## TRY IT:
Copy the stretch of the passage on the truckers' convoy from "Scores of protesters" through "the United States.".

## EXCERPTED PASSAGE:

-----

Scores of protesters were arrested. On February 9, 2022, numerous media outlets reported that the Department of Homeland
Security had warned local law enforcement that copycat protests were planned in the United States.
Sure enough, it was reported later in the month that groups of U.S. truckers had organized a similar
caravan, called the “People’s Convoy,” that was heading from California to Washington, D.C. One
report estimated that upwards of 1,000 trucks were involved. On March 4, the convoy began arriving
at a staging area in Hagerstown, Maryland. Over the next two weeks, the convoy periodically circled
the city on the Interstate 495 beltway. On March 14, however, trucks reportedly entered the District
via the 14th Street Bridge on Interstate 395 and continued to Interstate 695 before crossing the
Anacostia River and returning to the beltway. In response, the Metropolitan Police Department
(“MPD”) reportedly blocked certain interstate exits into downtown D.C. 1
The fifteen plaintiffs in this case hail from nine different states. 2 Am. Compl. ¶¶ 4–18. From
a gathering point in Hagerstown, Maryland, where the People’s Convoy also convened, plaintiffs
allege that they unsuccessfully attempted to enter Washington D.C., in a fleet of trucks, three times in
mid-March 2022. Id. ¶¶ 20, 29–44. Like the truckers in the People’s Convoy, plaintiffs came to D.C.

-----

## EXTRACTED MATERIAL:
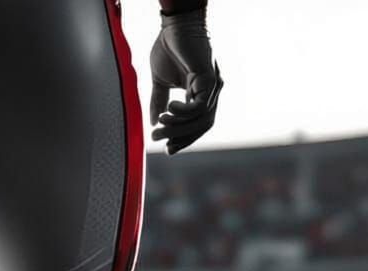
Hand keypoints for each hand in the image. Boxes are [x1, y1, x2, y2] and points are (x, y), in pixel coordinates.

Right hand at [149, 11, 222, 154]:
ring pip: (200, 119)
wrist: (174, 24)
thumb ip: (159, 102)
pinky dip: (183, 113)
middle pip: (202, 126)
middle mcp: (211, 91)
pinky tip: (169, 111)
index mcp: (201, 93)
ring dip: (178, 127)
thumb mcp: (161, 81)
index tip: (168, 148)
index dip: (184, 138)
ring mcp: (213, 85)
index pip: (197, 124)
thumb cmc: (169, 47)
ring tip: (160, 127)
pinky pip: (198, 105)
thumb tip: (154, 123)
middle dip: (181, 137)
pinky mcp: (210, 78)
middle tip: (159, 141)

-----

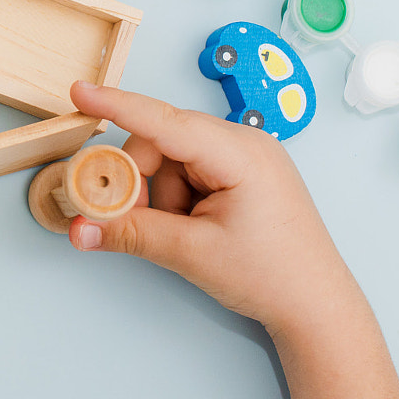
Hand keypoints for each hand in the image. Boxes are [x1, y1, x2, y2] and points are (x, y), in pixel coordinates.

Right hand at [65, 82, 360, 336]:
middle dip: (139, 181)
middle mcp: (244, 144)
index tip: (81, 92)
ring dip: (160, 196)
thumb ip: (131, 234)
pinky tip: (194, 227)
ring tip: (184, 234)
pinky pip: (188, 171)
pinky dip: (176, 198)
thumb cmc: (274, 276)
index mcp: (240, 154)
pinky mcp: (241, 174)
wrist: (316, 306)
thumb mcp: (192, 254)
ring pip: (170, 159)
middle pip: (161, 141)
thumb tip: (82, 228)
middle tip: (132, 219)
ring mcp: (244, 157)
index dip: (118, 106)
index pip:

-----

## ANSWER:
Scores of protesters were arrested. On February 9, 2022, numerous media outlets reported that the Department of Homeland
Security had warned local law enforcement that copycat protests were planned in the United States.